§ What to produce
Repeat all entries word for word; skip images.

Stored dataset items
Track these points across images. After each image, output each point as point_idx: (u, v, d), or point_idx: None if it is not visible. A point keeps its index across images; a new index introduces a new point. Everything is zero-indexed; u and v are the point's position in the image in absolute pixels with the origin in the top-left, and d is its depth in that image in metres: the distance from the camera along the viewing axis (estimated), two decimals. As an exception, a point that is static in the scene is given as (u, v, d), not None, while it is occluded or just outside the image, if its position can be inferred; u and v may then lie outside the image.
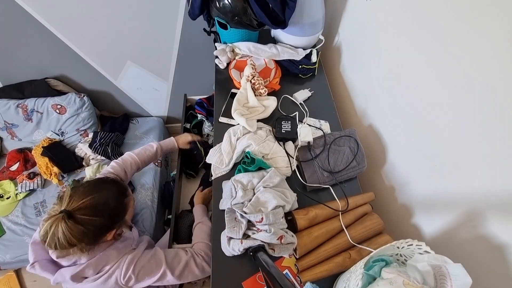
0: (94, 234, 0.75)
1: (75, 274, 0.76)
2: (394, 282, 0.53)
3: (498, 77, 0.50)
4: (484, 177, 0.56)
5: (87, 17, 1.30)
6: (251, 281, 0.70)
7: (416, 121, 0.74)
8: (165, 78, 1.68)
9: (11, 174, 1.60)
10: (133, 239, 0.91)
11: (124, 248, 0.85)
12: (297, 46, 1.11)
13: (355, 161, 0.87)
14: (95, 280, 0.78)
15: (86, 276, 0.78)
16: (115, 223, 0.81)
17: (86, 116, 1.67)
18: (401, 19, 0.74)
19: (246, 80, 0.99)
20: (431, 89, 0.66)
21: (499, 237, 0.55)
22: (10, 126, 1.64)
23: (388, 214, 0.88)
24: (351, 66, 1.09)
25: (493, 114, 0.52)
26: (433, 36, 0.63)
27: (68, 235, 0.69)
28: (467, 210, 0.61)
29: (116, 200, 0.82)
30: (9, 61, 1.48)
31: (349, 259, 0.71)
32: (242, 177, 0.80)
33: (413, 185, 0.78)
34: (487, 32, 0.50)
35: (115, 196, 0.82)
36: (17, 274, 1.60)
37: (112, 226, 0.80)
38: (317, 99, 1.06)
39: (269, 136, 0.91)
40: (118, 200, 0.83)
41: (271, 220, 0.70)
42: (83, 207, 0.73)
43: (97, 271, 0.79)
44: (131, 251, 0.85)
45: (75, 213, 0.71)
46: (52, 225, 0.69)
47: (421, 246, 0.57)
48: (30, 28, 1.31)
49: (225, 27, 1.03)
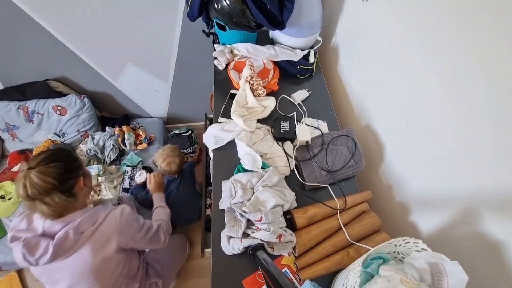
0: (63, 175, 0.84)
1: (75, 228, 0.84)
2: (392, 279, 0.54)
3: (494, 77, 0.50)
4: (480, 175, 0.57)
5: (87, 19, 1.31)
6: (250, 279, 0.71)
7: (412, 120, 0.74)
8: (164, 79, 1.69)
9: (13, 175, 1.61)
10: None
11: (105, 207, 0.96)
12: (295, 47, 1.11)
13: (352, 160, 0.88)
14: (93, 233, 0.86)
15: (83, 231, 0.86)
16: (77, 168, 0.91)
17: (86, 117, 1.68)
18: (398, 19, 0.75)
19: (244, 81, 0.99)
20: (428, 89, 0.67)
21: (494, 235, 0.55)
22: (11, 128, 1.65)
23: (386, 212, 0.89)
24: (348, 66, 1.09)
25: (488, 113, 0.53)
26: (429, 36, 0.64)
27: (42, 177, 0.79)
28: (463, 208, 0.62)
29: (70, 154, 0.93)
30: (10, 63, 1.49)
31: (347, 257, 0.72)
32: (241, 176, 0.81)
33: (410, 183, 0.79)
34: (485, 30, 0.51)
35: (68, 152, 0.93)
36: (19, 275, 1.60)
37: (76, 171, 0.89)
38: (315, 99, 1.07)
39: (268, 136, 0.92)
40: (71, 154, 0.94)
41: (270, 219, 0.70)
42: (41, 160, 0.83)
43: (92, 222, 0.88)
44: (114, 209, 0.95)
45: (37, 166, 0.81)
46: (24, 178, 0.79)
47: (418, 244, 0.57)
48: (30, 30, 1.32)
49: (224, 28, 1.04)
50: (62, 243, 0.82)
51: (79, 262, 0.86)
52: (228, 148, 0.90)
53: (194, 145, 1.85)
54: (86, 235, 0.85)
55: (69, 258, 0.85)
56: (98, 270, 0.88)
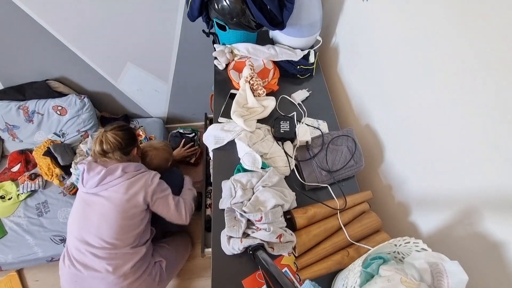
0: (128, 140, 1.14)
1: (124, 167, 1.09)
2: (392, 279, 0.54)
3: (495, 77, 0.50)
4: (480, 175, 0.57)
5: (87, 19, 1.31)
6: (250, 279, 0.71)
7: (412, 120, 0.74)
8: (165, 79, 1.69)
9: (13, 175, 1.61)
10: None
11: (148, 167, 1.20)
12: (295, 47, 1.11)
13: (352, 160, 0.88)
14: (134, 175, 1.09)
15: (128, 171, 1.10)
16: (136, 139, 1.21)
17: (86, 117, 1.68)
18: (398, 19, 0.75)
19: (244, 81, 0.99)
20: (428, 89, 0.67)
21: (495, 235, 0.55)
22: (11, 128, 1.65)
23: (386, 212, 0.89)
24: (348, 66, 1.09)
25: (489, 113, 0.53)
26: (430, 36, 0.64)
27: (114, 137, 1.10)
28: (463, 208, 0.62)
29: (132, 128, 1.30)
30: (10, 63, 1.49)
31: (347, 257, 0.72)
32: (241, 176, 0.81)
33: (410, 183, 0.79)
34: (486, 28, 0.51)
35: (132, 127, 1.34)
36: (19, 275, 1.60)
37: (134, 141, 1.19)
38: (315, 99, 1.07)
39: (268, 136, 0.92)
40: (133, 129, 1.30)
41: (270, 219, 0.70)
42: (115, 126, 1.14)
43: (137, 170, 1.13)
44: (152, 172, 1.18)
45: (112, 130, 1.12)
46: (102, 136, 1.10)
47: (418, 243, 0.57)
48: (30, 30, 1.32)
49: (224, 28, 1.04)
50: (112, 172, 1.07)
51: (114, 195, 1.05)
52: (228, 148, 0.90)
53: (195, 146, 1.84)
54: (129, 175, 1.08)
55: (109, 190, 1.06)
56: (125, 209, 1.05)
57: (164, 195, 1.15)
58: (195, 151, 1.74)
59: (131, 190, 1.06)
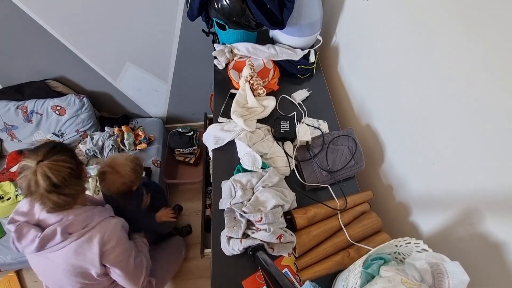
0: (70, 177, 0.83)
1: (65, 226, 0.85)
2: (393, 280, 0.54)
3: (494, 78, 0.50)
4: (481, 176, 0.56)
5: (86, 19, 1.31)
6: (250, 280, 0.70)
7: (413, 120, 0.74)
8: (164, 79, 1.69)
9: (11, 175, 1.61)
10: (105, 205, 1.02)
11: (104, 211, 0.95)
12: (295, 46, 1.11)
13: (353, 160, 0.88)
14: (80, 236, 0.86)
15: (72, 232, 0.86)
16: (81, 172, 0.90)
17: (85, 117, 1.67)
18: (399, 18, 0.74)
19: (244, 80, 0.99)
20: (428, 89, 0.67)
21: (496, 235, 0.55)
22: (10, 128, 1.64)
23: (386, 212, 0.89)
24: (348, 66, 1.09)
25: (489, 113, 0.52)
26: (430, 36, 0.64)
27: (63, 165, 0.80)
28: (464, 208, 0.62)
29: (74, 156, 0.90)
30: (8, 63, 1.48)
31: (347, 258, 0.71)
32: (241, 177, 0.81)
33: (411, 183, 0.79)
34: (487, 29, 0.51)
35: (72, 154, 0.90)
36: (18, 275, 1.60)
37: (80, 175, 0.89)
38: (315, 99, 1.07)
39: (268, 136, 0.92)
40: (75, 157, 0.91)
41: (270, 220, 0.70)
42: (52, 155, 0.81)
43: (83, 226, 0.88)
44: (112, 217, 0.96)
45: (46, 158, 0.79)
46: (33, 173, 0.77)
47: (419, 244, 0.57)
48: (29, 29, 1.31)
49: (224, 28, 1.04)
50: (48, 239, 0.84)
51: (61, 260, 0.87)
52: (228, 148, 0.90)
53: (194, 146, 1.84)
54: (74, 236, 0.86)
55: (56, 253, 0.86)
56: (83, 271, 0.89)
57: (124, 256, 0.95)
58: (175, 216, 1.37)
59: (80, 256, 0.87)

§ Response
Track these points across images. After each image, output each point as point_idx: (u, v, d), or point_idx: None if it is not visible. A point keeps its index across images; a new index introduces a new point. Everything is zero-indexed; u and v are the point's position in the image in absolute pixels with the origin in the top-left, and d is its depth in that image in metres: the distance from the camera along the viewing axis (estimated), two decimals. As an exception, a point that is static in the scene is given as (u, v, d), not None, while it is occluded or just outside the image, if its position can be inferred; u and v may then lie outside the image.
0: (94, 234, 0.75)
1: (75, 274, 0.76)
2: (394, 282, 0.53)
3: (498, 77, 0.50)
4: (484, 177, 0.56)
5: (87, 17, 1.30)
6: (251, 281, 0.70)
7: (416, 121, 0.74)
8: (165, 78, 1.68)
9: (11, 174, 1.60)
10: (133, 239, 0.91)
11: (124, 248, 0.85)
12: (297, 46, 1.11)
13: (355, 161, 0.87)
14: (95, 280, 0.78)
15: (86, 276, 0.78)
16: (115, 223, 0.81)
17: (86, 116, 1.67)
18: (401, 19, 0.74)
19: (246, 80, 0.99)
20: (431, 89, 0.66)
21: (499, 237, 0.55)
22: (10, 126, 1.64)
23: (388, 214, 0.88)
24: (351, 66, 1.09)
25: (493, 114, 0.52)
26: (433, 36, 0.63)
27: (68, 235, 0.69)
28: (467, 210, 0.61)
29: (116, 200, 0.82)
30: (9, 61, 1.48)
31: (349, 259, 0.71)
32: (242, 177, 0.80)
33: (413, 185, 0.78)
34: (487, 32, 0.50)
35: (115, 196, 0.82)
36: (17, 274, 1.60)
37: (112, 226, 0.80)
38: (317, 99, 1.06)
39: (269, 136, 0.91)
40: (118, 200, 0.83)
41: (271, 220, 0.70)
42: (83, 207, 0.73)
43: (97, 271, 0.79)
44: (131, 251, 0.85)
45: (75, 213, 0.71)
46: (52, 225, 0.69)
47: (421, 246, 0.57)
48: (30, 28, 1.31)
49: (225, 27, 1.03)
0: (63, 175, 0.84)
1: (75, 228, 0.84)
2: (392, 279, 0.54)
3: (494, 77, 0.50)
4: (480, 175, 0.57)
5: (87, 19, 1.31)
6: (250, 279, 0.71)
7: (412, 120, 0.74)
8: (164, 79, 1.69)
9: (13, 175, 1.61)
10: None
11: (105, 207, 0.96)
12: (295, 47, 1.11)
13: (352, 160, 0.88)
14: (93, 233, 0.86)
15: (83, 231, 0.86)
16: (77, 168, 0.91)
17: (86, 117, 1.68)
18: (398, 19, 0.75)
19: (244, 81, 0.99)
20: (428, 89, 0.67)
21: (494, 235, 0.55)
22: (11, 128, 1.65)
23: (386, 212, 0.89)
24: (348, 66, 1.09)
25: (488, 113, 0.53)
26: (429, 36, 0.64)
27: (42, 177, 0.79)
28: (463, 208, 0.62)
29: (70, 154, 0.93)
30: (10, 63, 1.49)
31: (347, 257, 0.72)
32: (241, 176, 0.81)
33: (410, 183, 0.79)
34: (485, 30, 0.51)
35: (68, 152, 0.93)
36: (19, 275, 1.60)
37: (76, 171, 0.89)
38: (315, 99, 1.07)
39: (268, 136, 0.92)
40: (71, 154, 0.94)
41: (270, 219, 0.70)
42: (41, 160, 0.83)
43: (92, 222, 0.88)
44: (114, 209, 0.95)
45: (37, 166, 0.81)
46: (24, 178, 0.79)
47: (418, 244, 0.57)
48: (30, 30, 1.32)
49: (224, 28, 1.04)
50: (62, 243, 0.82)
51: (79, 262, 0.86)
52: (228, 148, 0.90)
53: (194, 145, 1.85)
54: (86, 235, 0.85)
55: (69, 258, 0.85)
56: (98, 270, 0.88)
0: (128, 140, 1.14)
1: (124, 167, 1.09)
2: (392, 279, 0.54)
3: (495, 77, 0.50)
4: (480, 175, 0.57)
5: (87, 19, 1.31)
6: (250, 279, 0.71)
7: (412, 120, 0.74)
8: (165, 79, 1.69)
9: (13, 175, 1.61)
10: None
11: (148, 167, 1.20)
12: (295, 47, 1.11)
13: (352, 160, 0.88)
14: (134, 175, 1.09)
15: (128, 171, 1.10)
16: (136, 139, 1.21)
17: (86, 117, 1.68)
18: (398, 19, 0.75)
19: (244, 81, 0.99)
20: (428, 89, 0.67)
21: (495, 235, 0.55)
22: (11, 128, 1.65)
23: (386, 212, 0.89)
24: (348, 66, 1.09)
25: (489, 113, 0.53)
26: (430, 36, 0.64)
27: (114, 137, 1.10)
28: (463, 208, 0.62)
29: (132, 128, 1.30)
30: (10, 63, 1.49)
31: (347, 257, 0.72)
32: (241, 176, 0.81)
33: (410, 183, 0.79)
34: (486, 28, 0.51)
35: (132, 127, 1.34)
36: (19, 275, 1.60)
37: (134, 141, 1.19)
38: (315, 99, 1.07)
39: (268, 136, 0.92)
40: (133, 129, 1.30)
41: (270, 219, 0.70)
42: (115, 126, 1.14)
43: (137, 170, 1.13)
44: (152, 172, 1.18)
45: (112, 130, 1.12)
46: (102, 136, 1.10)
47: (418, 243, 0.57)
48: (30, 30, 1.32)
49: (224, 28, 1.04)
50: (112, 172, 1.07)
51: (114, 195, 1.05)
52: (228, 148, 0.90)
53: (195, 146, 1.84)
54: (129, 175, 1.08)
55: (109, 190, 1.06)
56: (125, 209, 1.05)
57: (164, 195, 1.15)
58: (195, 151, 1.74)
59: (131, 190, 1.06)
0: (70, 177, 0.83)
1: (65, 226, 0.85)
2: (393, 280, 0.54)
3: (494, 78, 0.50)
4: (481, 176, 0.56)
5: (86, 19, 1.31)
6: (250, 280, 0.70)
7: (413, 120, 0.74)
8: (164, 79, 1.69)
9: (11, 175, 1.61)
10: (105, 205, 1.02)
11: (104, 211, 0.95)
12: (295, 46, 1.11)
13: (353, 160, 0.88)
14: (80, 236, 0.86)
15: (72, 232, 0.86)
16: (81, 172, 0.90)
17: (85, 117, 1.67)
18: (399, 18, 0.74)
19: (244, 80, 0.99)
20: (428, 89, 0.67)
21: (496, 235, 0.55)
22: (10, 128, 1.64)
23: (386, 212, 0.89)
24: (348, 66, 1.09)
25: (489, 113, 0.52)
26: (430, 36, 0.64)
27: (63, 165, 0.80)
28: (464, 208, 0.62)
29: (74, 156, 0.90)
30: (8, 63, 1.48)
31: (347, 258, 0.71)
32: (241, 177, 0.81)
33: (411, 183, 0.79)
34: (487, 29, 0.51)
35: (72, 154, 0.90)
36: (18, 275, 1.60)
37: (80, 175, 0.89)
38: (315, 99, 1.07)
39: (268, 136, 0.92)
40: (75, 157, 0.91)
41: (270, 220, 0.70)
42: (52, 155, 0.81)
43: (83, 226, 0.88)
44: (112, 217, 0.96)
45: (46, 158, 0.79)
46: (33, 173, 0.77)
47: (419, 244, 0.57)
48: (29, 29, 1.31)
49: (224, 28, 1.04)
50: (48, 239, 0.84)
51: (61, 260, 0.87)
52: (228, 148, 0.90)
53: (194, 146, 1.84)
54: (74, 236, 0.86)
55: (56, 253, 0.86)
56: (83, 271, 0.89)
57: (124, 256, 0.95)
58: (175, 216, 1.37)
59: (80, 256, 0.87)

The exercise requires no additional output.